The Trump administration lost another round in federal court this week in its effort to deprive immigrant children of their rights under the court-supervised Flores agreement. Federal district court Judge Dolly Gee denied an attempt by the administration’s lawyers to modify the agreement, which requires that children be held in licensed child care facilities and that they be released within 20 days.
Right at the beginning of her decision, Gee criticized the Trump administration’s lawyers for violating the court’s rules by making a motion to modify the Flores agreement on grounds that the court had already heard and rejected. The sloppy lawyering on the Trump side was evident throughout these proceedings.
Modifications of a court-supervised agreement like Flores typically only take place either when both parties agree to the change or when the court finds that there has been a changed circumstance that the parties could not have reasonably anticipated at the time the agreement was made.
Gee found that there had been no such change in this case. Even if she had found changed circumstances, it is unlikely that the order the president’s lawyers sought would have been granted because, rather than present a carefully crafted limited modification of Flores, the judge wrote that the lawyers for the Trump administration “seek to light a match to the Flores Agreement and ask this Court to upend the parties’ agreement by judicial fiat.”

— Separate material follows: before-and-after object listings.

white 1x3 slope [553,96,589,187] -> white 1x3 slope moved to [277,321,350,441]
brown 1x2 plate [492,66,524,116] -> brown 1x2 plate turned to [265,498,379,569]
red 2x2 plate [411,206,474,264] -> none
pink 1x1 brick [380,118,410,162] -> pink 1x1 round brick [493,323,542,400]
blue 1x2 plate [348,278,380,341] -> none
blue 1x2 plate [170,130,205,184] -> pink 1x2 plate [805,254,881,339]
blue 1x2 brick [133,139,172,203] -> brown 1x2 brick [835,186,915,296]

This is not something any Federal judge should allow. The judge’s language shows how far the administration has departed from the agreement:
“The Flores Agreement allows Defendants [the government] up to five days to place minors in licensed programs if they are apprehended in districts that do not have those programs, or ‘as expeditiously as possible’ if there is an “influx of minors into the United States[.]’ In 2015, the Court found that the Flores Agreement could accommodate Defendants’ request for a 20-day deadline during an influx. Yet, Defendants now seek to hold minors in indefinite detention in unlicensed facilities, which would constitute a fundamental and material breach of the parties’ Agreement.”

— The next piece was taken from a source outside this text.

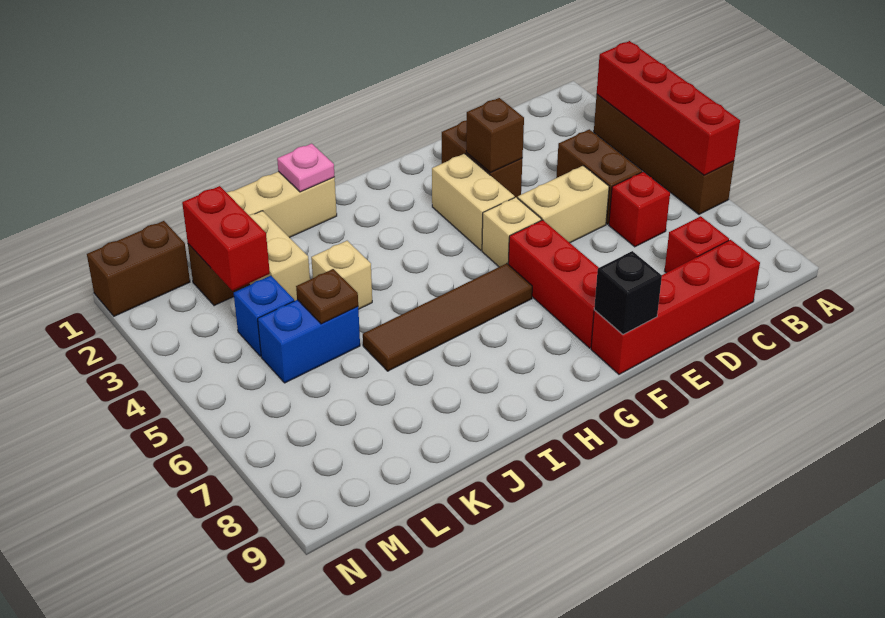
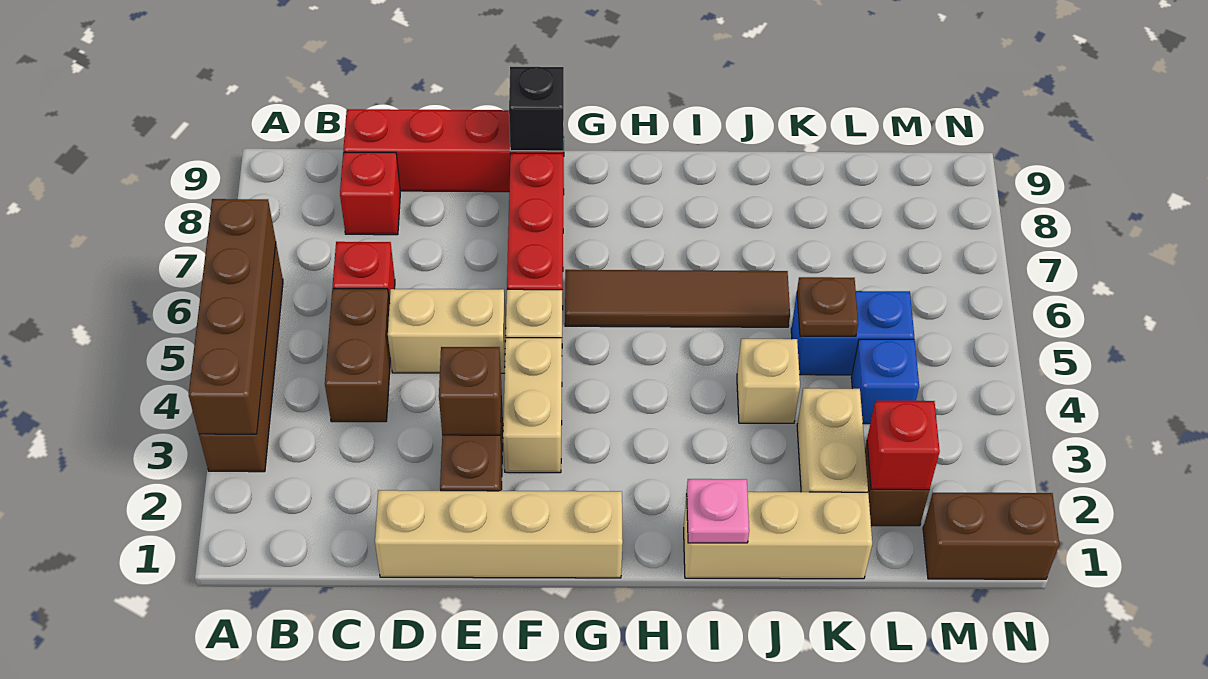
red 1x4 brick [597,41,740,175] -> brown 1x4 brick [189,199,276,434]
none -> tan 1x4 brick [375,490,623,578]
red 1x2 brick [182,186,270,291] -> red 1x1 brick [867,401,940,490]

The administration tried to convince the judge that the agreement itself was responsible for what it claimed was a surge of new arrivals at the border. The judge responded that the “Defendants fail to show that the Flores Agreement and the July 24, 2015 Order are responsible for the so-called ‘surge’ in illegal family border crossings.”

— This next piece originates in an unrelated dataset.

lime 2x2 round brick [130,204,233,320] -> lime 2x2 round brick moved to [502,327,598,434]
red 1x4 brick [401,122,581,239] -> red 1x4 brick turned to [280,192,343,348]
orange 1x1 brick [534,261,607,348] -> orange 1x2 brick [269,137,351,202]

The judge was extremely critical of the motives of the government in bringing this action. She wrote that “It is apparent that Defendants’ Application is a cynical attempt…to shift responsibility to the Judiciary…[for] ill-considered Executive action.” She also reminded the government of its responsibilities towards children:
“What is certain is that the children who are the beneficiaries of the Flores Agreement’s protections and who are now in Defendants’ custody are blameless. They are subject to the decisions made by adults over whom they have no control. In implementing the Agreement, their best interests should be paramount.”